EXERCISE DATA:
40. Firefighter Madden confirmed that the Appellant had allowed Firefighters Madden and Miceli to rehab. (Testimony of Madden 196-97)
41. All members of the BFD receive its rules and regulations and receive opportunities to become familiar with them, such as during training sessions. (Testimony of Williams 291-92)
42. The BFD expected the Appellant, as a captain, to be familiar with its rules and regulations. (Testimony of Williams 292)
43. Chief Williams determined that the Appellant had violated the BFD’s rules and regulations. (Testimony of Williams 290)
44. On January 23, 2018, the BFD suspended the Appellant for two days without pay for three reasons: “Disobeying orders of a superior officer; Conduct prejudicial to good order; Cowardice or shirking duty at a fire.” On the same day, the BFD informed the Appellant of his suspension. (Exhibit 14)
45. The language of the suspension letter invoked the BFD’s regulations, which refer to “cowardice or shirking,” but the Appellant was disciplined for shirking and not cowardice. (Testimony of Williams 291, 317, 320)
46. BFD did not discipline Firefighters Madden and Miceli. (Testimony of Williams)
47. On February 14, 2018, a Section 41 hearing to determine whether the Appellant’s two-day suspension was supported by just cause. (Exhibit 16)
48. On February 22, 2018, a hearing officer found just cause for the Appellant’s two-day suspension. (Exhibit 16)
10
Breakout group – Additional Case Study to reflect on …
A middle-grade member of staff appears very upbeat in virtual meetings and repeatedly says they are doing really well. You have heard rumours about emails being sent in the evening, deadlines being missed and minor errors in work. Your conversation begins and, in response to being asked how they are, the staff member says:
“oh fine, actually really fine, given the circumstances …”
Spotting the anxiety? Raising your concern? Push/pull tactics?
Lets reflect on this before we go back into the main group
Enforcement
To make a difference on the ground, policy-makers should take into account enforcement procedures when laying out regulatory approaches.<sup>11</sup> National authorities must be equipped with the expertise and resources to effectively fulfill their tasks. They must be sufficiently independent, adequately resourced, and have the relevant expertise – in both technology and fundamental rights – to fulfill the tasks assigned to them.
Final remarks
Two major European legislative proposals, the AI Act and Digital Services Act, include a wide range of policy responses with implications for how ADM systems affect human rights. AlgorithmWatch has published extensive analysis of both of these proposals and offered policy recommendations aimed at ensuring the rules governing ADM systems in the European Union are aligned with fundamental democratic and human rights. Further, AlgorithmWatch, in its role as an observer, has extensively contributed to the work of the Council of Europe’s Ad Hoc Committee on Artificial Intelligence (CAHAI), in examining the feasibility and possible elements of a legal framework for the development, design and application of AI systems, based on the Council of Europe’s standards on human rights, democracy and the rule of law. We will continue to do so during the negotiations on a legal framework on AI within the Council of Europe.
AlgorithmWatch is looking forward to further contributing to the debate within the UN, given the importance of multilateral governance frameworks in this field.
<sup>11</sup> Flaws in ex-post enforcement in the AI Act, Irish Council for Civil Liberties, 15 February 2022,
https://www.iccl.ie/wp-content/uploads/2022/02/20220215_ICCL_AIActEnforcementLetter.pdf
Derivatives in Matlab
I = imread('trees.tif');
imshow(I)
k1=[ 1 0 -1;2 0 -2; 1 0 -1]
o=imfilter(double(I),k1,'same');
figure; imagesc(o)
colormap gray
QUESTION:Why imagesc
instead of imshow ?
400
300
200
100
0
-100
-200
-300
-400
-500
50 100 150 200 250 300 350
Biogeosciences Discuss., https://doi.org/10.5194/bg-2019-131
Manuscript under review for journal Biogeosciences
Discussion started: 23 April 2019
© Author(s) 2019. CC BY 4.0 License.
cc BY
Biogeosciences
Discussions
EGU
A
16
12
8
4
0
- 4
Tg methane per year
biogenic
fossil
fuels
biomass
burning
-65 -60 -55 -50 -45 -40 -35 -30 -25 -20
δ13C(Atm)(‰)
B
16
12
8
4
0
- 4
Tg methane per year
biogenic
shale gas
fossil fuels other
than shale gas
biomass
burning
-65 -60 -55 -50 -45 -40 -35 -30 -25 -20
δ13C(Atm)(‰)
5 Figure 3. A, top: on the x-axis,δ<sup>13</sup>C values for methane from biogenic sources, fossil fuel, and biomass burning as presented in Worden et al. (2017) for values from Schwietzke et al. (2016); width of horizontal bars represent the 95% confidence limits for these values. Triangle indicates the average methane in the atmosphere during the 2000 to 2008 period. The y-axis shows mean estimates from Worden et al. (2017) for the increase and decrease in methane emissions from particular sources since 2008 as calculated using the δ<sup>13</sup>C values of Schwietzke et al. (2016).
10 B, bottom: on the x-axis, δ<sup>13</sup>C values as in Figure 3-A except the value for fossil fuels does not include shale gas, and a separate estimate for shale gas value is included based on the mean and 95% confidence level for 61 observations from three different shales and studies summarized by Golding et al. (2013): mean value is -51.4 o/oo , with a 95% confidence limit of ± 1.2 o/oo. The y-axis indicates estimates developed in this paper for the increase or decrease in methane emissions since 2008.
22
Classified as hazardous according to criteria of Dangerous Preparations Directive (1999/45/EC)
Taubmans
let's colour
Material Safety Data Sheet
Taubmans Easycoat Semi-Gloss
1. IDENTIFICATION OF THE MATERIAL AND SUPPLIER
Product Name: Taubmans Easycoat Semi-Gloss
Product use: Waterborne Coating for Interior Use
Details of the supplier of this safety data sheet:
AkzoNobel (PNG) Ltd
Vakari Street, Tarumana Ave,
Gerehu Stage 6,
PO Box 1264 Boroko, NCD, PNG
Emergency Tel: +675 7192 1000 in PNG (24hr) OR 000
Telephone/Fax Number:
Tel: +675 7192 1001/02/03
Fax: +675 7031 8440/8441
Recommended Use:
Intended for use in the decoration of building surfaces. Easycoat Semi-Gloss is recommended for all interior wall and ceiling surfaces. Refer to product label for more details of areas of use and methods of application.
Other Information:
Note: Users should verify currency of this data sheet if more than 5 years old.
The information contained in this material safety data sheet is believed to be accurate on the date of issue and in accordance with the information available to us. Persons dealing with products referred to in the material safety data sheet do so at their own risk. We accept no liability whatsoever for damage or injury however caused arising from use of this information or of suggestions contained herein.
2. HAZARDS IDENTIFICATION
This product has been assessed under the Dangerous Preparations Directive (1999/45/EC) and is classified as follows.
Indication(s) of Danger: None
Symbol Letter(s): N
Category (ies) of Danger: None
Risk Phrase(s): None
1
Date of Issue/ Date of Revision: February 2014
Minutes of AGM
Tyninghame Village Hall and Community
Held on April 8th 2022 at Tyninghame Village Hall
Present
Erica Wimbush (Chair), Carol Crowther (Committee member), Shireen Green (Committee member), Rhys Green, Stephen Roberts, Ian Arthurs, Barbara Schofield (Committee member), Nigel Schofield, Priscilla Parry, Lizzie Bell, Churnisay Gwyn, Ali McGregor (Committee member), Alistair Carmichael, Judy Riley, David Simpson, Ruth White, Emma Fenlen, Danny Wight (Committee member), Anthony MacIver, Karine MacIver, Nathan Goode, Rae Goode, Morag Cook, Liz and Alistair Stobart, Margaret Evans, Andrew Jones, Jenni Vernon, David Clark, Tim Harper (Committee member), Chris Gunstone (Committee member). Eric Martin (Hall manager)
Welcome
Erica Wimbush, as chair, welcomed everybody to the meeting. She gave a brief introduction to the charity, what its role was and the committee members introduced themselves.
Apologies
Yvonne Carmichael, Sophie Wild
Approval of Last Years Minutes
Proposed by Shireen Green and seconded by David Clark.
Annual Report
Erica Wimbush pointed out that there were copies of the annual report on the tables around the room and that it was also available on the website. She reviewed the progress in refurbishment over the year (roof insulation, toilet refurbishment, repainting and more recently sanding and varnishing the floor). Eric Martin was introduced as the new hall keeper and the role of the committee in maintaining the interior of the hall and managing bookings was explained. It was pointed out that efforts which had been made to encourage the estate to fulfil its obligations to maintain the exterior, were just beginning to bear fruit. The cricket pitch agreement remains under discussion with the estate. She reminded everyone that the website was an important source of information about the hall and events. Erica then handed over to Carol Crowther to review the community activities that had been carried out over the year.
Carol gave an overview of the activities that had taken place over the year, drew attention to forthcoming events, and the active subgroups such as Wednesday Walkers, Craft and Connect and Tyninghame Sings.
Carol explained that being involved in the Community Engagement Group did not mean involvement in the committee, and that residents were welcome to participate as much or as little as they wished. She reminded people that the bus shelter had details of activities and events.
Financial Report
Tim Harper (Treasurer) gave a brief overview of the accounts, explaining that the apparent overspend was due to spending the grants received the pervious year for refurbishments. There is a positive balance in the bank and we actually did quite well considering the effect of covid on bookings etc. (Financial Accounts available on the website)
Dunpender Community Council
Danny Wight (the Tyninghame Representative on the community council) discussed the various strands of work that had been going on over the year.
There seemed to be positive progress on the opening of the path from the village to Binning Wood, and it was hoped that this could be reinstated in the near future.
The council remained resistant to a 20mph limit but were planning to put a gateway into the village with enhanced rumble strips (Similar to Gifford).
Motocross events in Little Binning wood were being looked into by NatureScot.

EXERCISE REQUIREMENTS: A complete answer lists each line of the data that holds the word "hearing".

RESPONSE TO THIS EXERCISE:
47. On February 14, 2018, a Section 41 hearing to determine whether the Appellant’s two-day suspension was supported by just cause. (Exhibit 16)
48. On February 22, 2018, a hearing officer found just cause for the Appellant’s two-day suspension. (Exhibit 16)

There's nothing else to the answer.